Cosma Shalizi

External Professor




Most of my work involves stochastic aspects of nonlinear dynamical systems, unsupervised machine learning, or some combination of the two; almost all of it uses information theory, which I find to be an invaluable tool for proving probabilistic results.

My original training is in the statistical physics of complex systems — high-dimensional systems where the variables are strongly interdependent, but cannot be effectively resolved into a single low-dimensional subspace. I was (and am) particularly fond of the method of symbolic dynamics, and of cellular automata, which are spatial stochastic processes modeling pattern formation, fluid flow, magnetism and distributed computation, among other things. Much of my earlier work involves complexity measures, like thermodynamic depth, and, even more, the Grassberger-Crutchfield-Young "statistical complexity", the minimal amount of information about the past of a system required for optimal prediction of its future. This notion is intimately related to that of a minimal predictively-sufficient statistic, and in turn to the existence and uniqueness of a predictively optimal Markovian representation for every stochastic process, whether the original process is Markovian or not. (See here for details.) The same ideas also work on spatially extended systems, including those where space is an irregular graph or network, only then the predictive representation is a Markov random field.

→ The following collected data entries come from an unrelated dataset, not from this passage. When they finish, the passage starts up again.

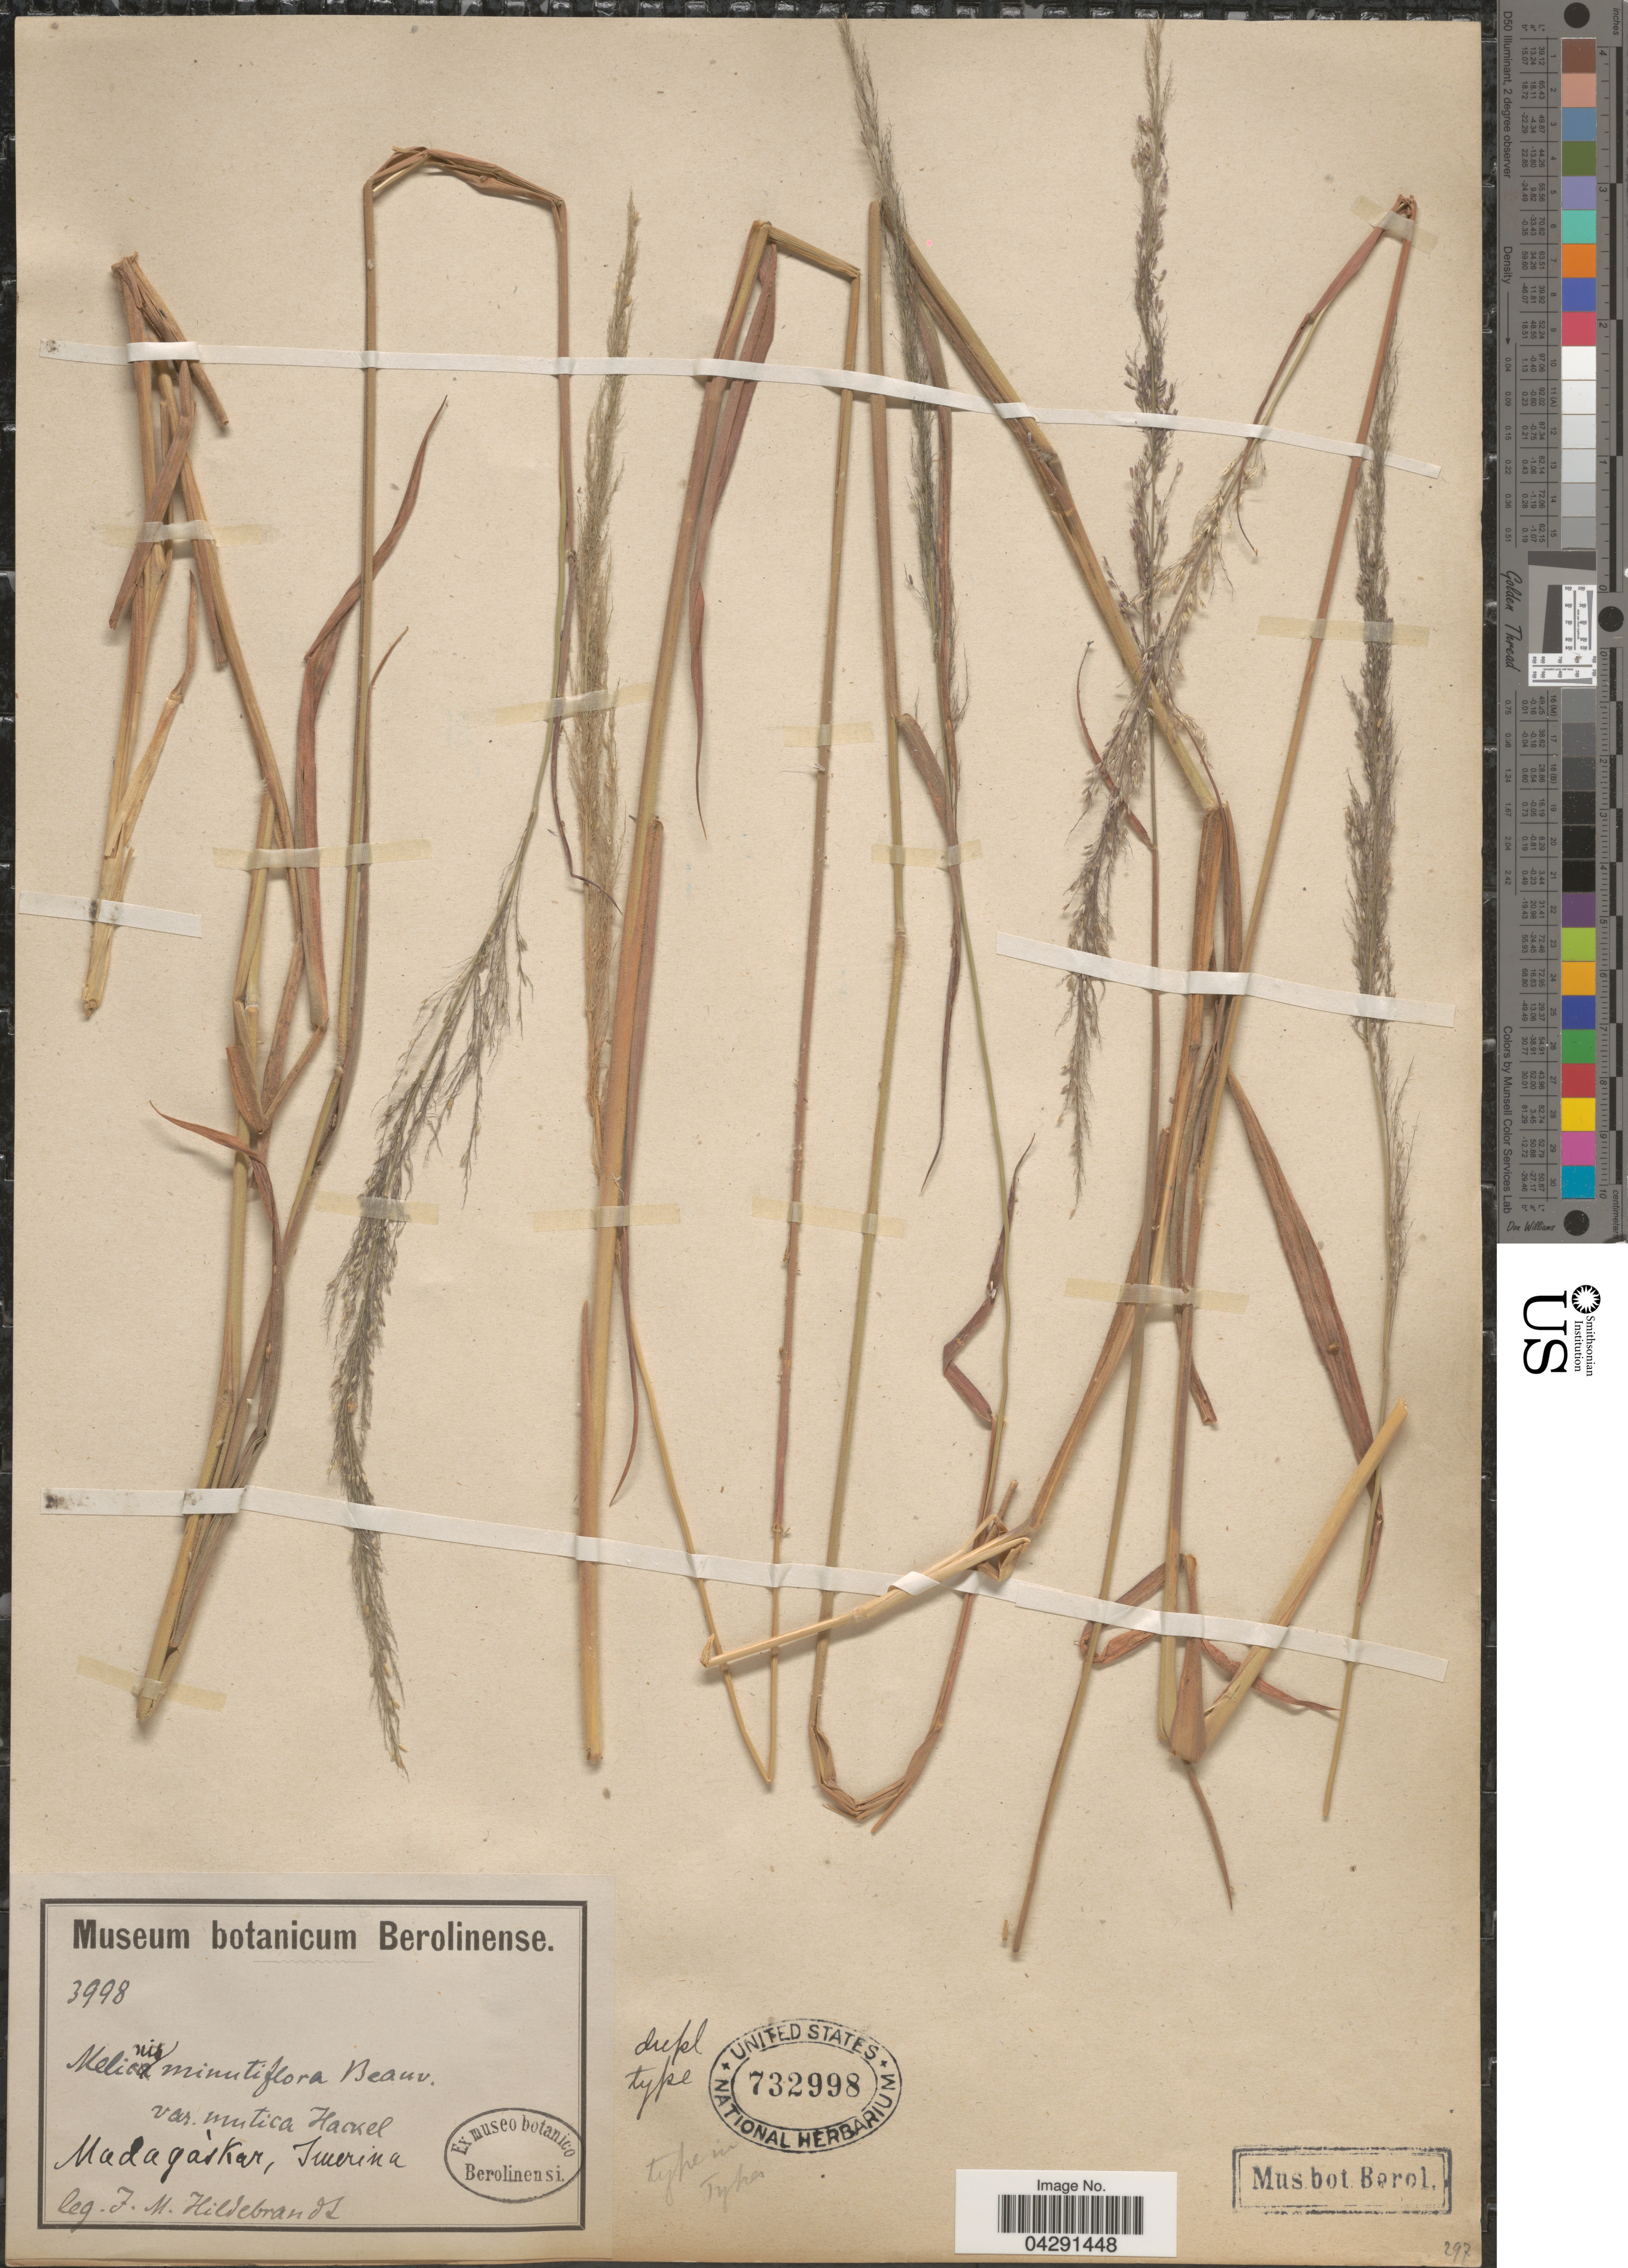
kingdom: Plantae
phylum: Tracheophyta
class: Liliopsida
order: Poales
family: Poaceae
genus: Melinis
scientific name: Melinis minutiflora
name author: P. Beauv.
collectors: J. Hildebrandt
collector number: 3998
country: Madagascar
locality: Madagaskar, Imerina.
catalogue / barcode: US 732998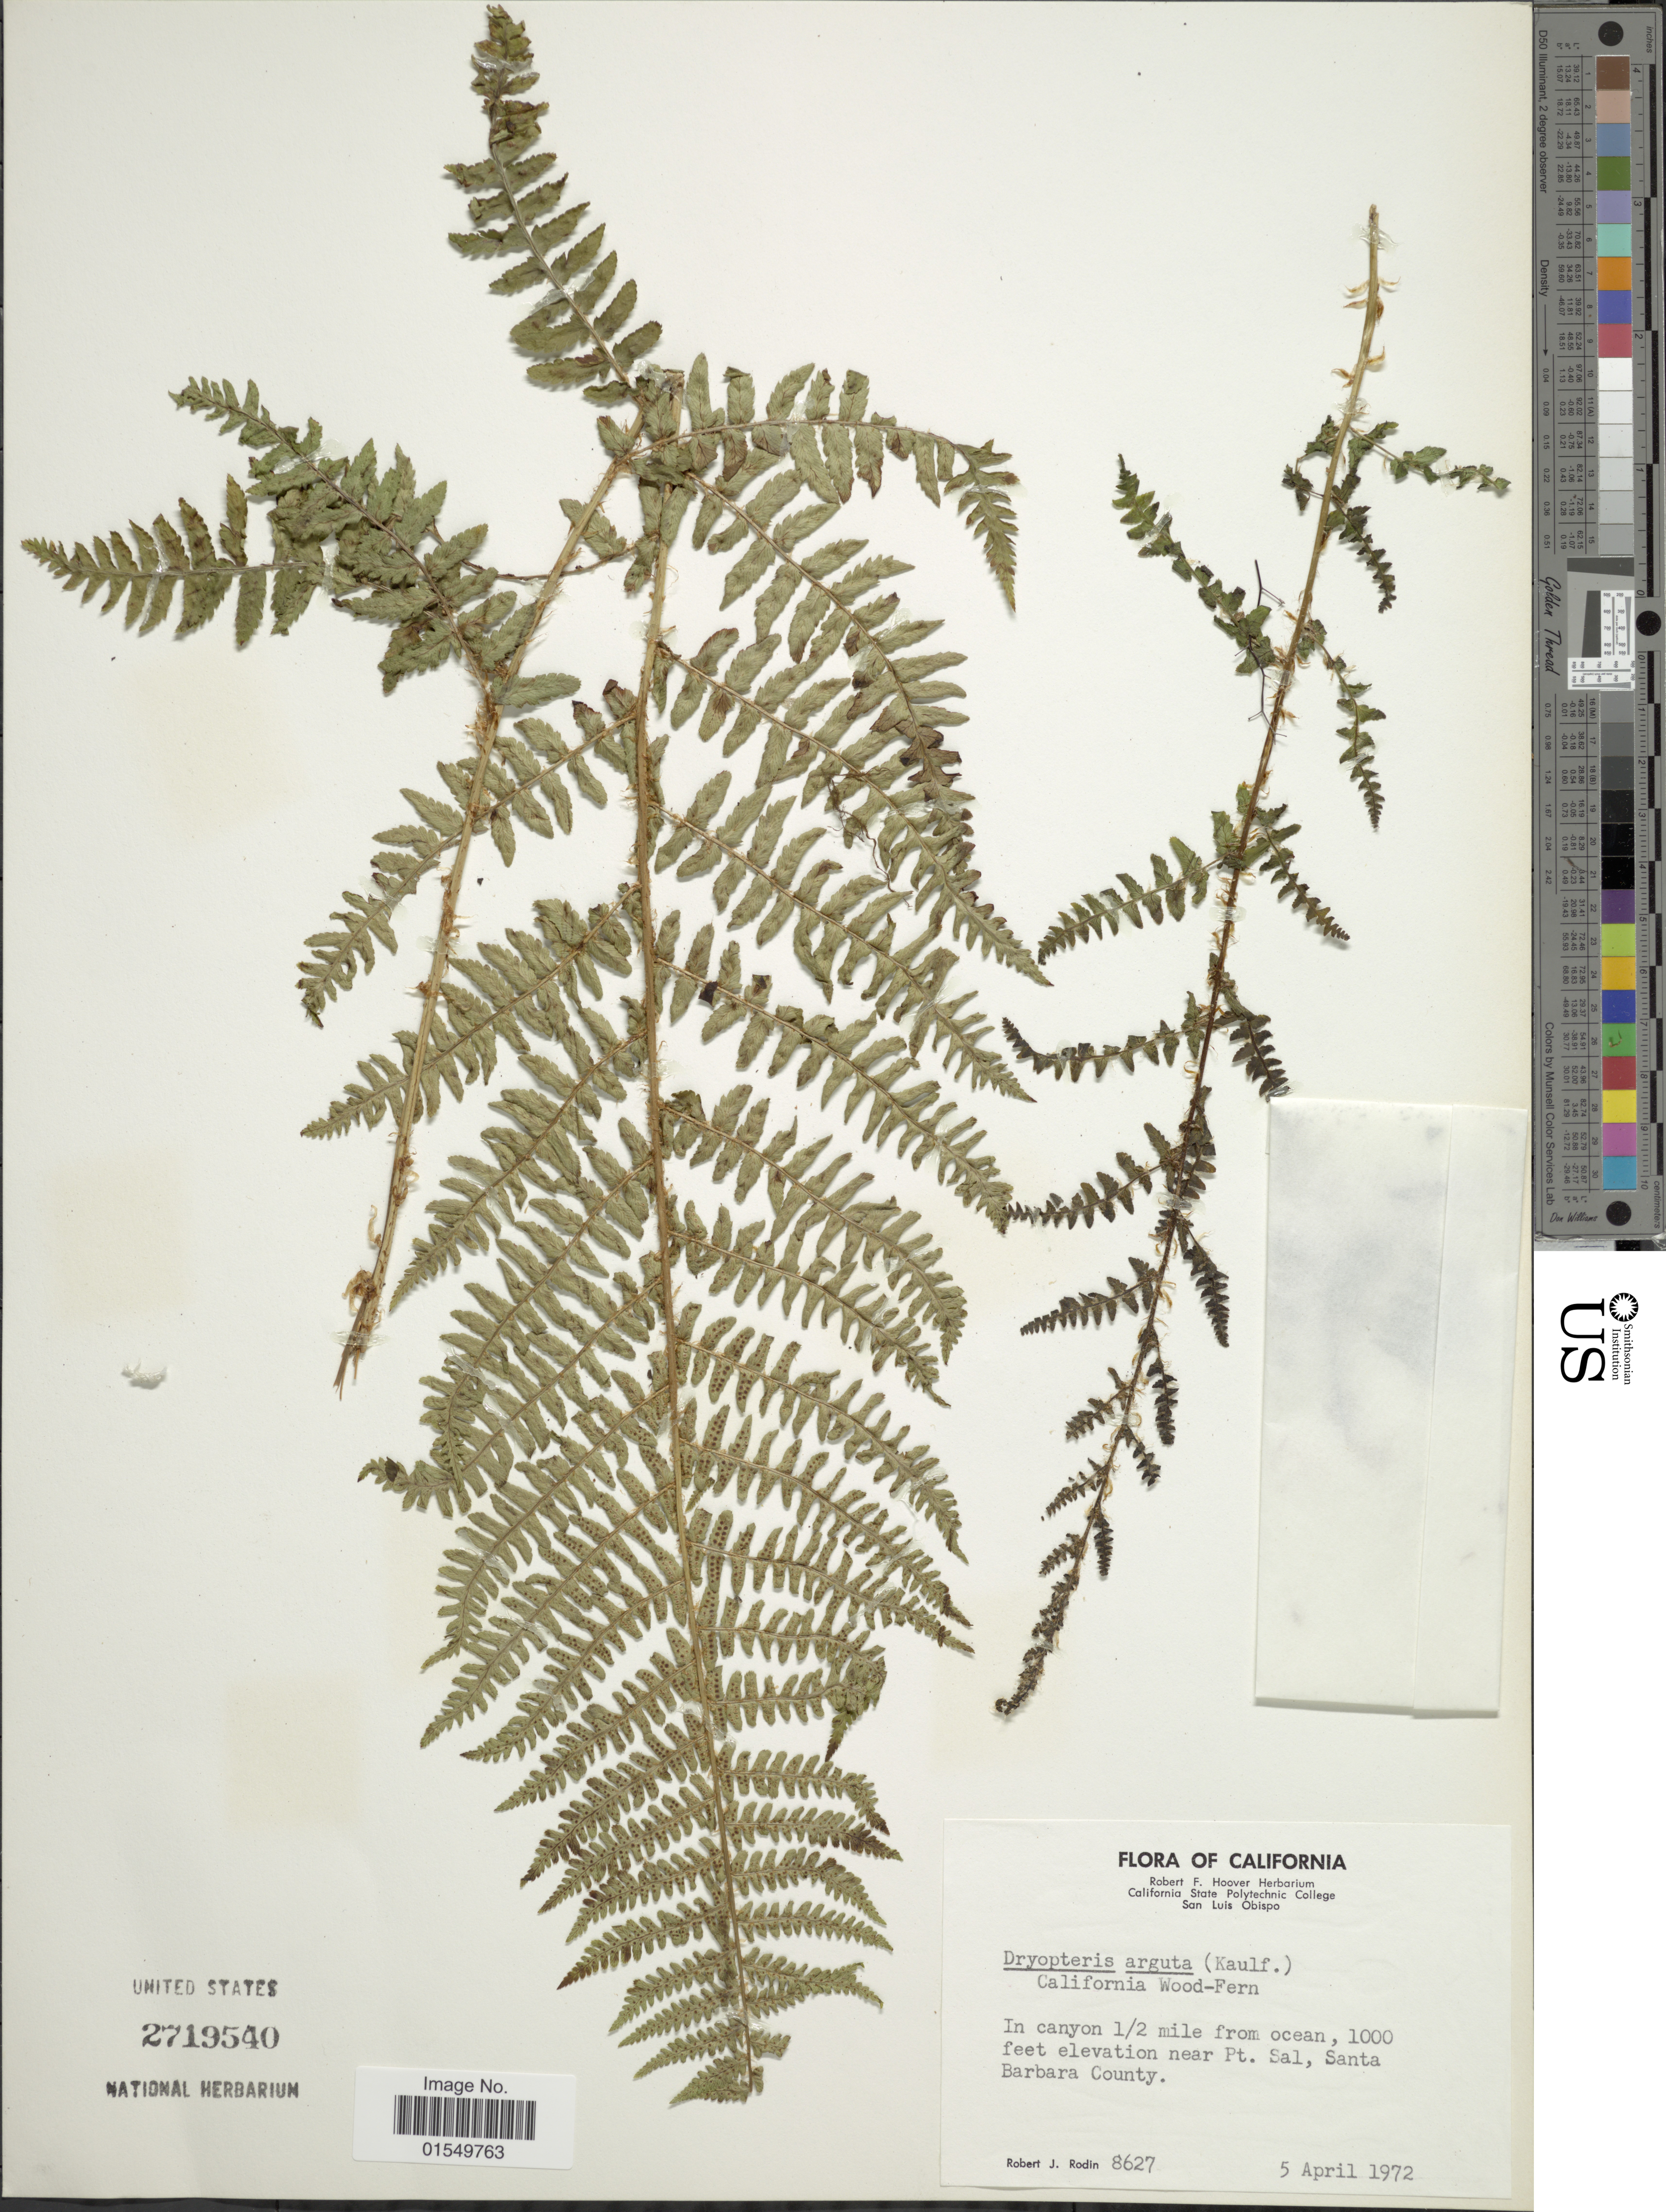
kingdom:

Over the last several years, I've moved away from the mathematics of optimal prediction, towards devising algorithms to identify such predictors from finite data, and applying those algorithms to concrete problems. On the algorithmic side, Kristina Klinkner and I devised an algorithm, CSSR, which exploits the formal properties of the optimal predictive states to efficiently reconstruct them from discrete sequence data, and used large deviations arguments to show asymptotic convergence. (This is related to, but strictly more powerful than, variable-length Markov chains or context trees.) Working with Rob Haslinger, we also developed a (nameless) reconstruction algorithm for spatio-temporal random fields. We've used that to give a quantitative test for self-organization, and to automatically filter stochastic fields to identify their coherent structures (with Jean-Baptiste Rouquier and Cristopher Moore).

Several groups are using CSSR on empirical data — I know of work in anomaly detection, crystallography, geophysics, natural language processing, communications and ecology. I am working with a number of people on applications in neuroscience, for instance to the computational structure of spike trains. An ongoing set of projects, with Klinkner and Marcelo Camperi, uses the reconstructed states to build a noise-tolerant measure of coordinated activity and information sharing called "informational coherence". Informational coherence, in turn, defines functional modules of neurons with coordinated behavior, cutting across the usual anatomical modules. In addition, I'm involved in more conventional statistical modeling of neural signals, such as using multi-channel EEG data to identify sleep anomalies (with Matthew Berryman; here is a preparatory paper), and analytic approximations to traditional nonlinear state-estimation (with Shinsuke Koyama, Lucia Castellanos and Rob Kass).

Separately from all this, I work on analyzing learning procedures and asymptotic inference as noise-driven dynamical systems; for instance, the convergence of nonparametric Bayesian updating with mis-specified models and dependent data. I also remain interested in the role of information theory and statistical inference in the foundations of statistical mechanics, where I think some of the conventional views have things completely backwards. Two other legacies from my time in statistical physics are an interest in improving inference for various heavy-tailed distributions, and in complex networks, especially how network structure influences patterns of collective behavior, thereby confounding causal inferences (code for that paper).

I am writing a book on the statistical analysis of complex systems models.